I guess I'm the only other person who can't see why a pseudo-sentimental canned response is so much superior to any other canned response.

When Pepsi, or the Whitehouse, the police, or whoever else (aside from those who knew the person, weeping or outraged) gives the canned response about caring, does anybody actually believe them when they say "all of us are deeply saddened...", or whatever you're proposing?

By now, people are immune to any type of official response to anything tragic[1], and don't expect (and really wouldn't want) a candid response of any type.

I know it was broadcast live on the internet, which is why it made the news at all but no normal well-adjusted adult (or child, for that matter) will go from "happy go lucky" to killing themselves live on the internet over the course of an afternoon flame war on bodybuilding.com, of all places.

[1]except perhaps missing child, axe murderer on the loose type thing... and then only in Podunk, really.




I agree. The sentimentalists are denying it. The idea that site operators have to be responsible for the live-feed user-content on their sites is absurd. Yes, this kid killed himself, but if I was the CEO of justin.tv I wouldn't feel bad for the kid. I'd feel bad for the tarnished name of my company. Honestly, people commit suicide ALL THE TIME. And it sucks.... for their friends and family, but suddenly it's broadcast across the internet and I'm supposed to have an interest in this specific incident?

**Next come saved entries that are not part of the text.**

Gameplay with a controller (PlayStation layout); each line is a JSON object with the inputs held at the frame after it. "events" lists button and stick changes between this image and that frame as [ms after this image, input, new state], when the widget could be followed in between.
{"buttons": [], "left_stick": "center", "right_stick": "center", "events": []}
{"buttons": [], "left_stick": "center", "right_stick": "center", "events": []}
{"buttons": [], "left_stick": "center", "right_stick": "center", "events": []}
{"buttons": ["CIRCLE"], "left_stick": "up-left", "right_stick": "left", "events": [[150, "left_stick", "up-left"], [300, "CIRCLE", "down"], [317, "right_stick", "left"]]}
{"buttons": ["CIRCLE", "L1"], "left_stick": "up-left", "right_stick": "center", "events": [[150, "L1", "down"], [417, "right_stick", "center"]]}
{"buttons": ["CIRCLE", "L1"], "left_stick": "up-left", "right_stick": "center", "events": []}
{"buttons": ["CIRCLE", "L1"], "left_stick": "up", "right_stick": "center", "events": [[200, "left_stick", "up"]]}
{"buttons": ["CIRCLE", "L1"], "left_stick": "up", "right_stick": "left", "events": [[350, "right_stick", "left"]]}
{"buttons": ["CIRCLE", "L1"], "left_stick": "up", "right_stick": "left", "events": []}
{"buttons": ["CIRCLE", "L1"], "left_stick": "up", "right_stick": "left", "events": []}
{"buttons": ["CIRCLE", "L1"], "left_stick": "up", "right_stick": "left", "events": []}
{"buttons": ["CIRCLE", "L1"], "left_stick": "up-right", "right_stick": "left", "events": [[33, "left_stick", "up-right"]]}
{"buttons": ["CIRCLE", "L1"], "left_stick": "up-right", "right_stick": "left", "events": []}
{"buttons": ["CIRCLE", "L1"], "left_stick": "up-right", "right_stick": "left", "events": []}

But this story is a sensationalized love-in because other people witnessed the 'suicide'. I'm certainly not calling 9-1-1 every time I read a post trolling some web forums. 99% of the internet is NOT serious business. Most of the internet is people trying to piss each other off and cause trouble.

Honestly, the best this CEO can hope for is if people forget his company was involved, and worse case is the family ends up on Opera bemoaning how horrible the internet is and calling the CEO out to get involved in suicide prevention and better moderate his company's web properties.

_This story shouldn't be about how the internet is a cruel place that forced someone to kill himself. It should be about the real world being so cruel that not a single person in this kid's life cared enough to notice his problems._


It matters if you're trying to build a good reputation for your startup in the public marketplace. As much as we like to think that it's all about the code, these public perception things matter. Ill-considered comments - and even well-meaning comments that have the tone-deaf dissonance of stock boilerplate - have a direct, adverse effect on the public's image of your company. If you run a company like Justin.tv, that should matter to you, regardless of your personal feelings about the suicide itself. That may seem calculated and political, but it's a reality in the unpure world of business.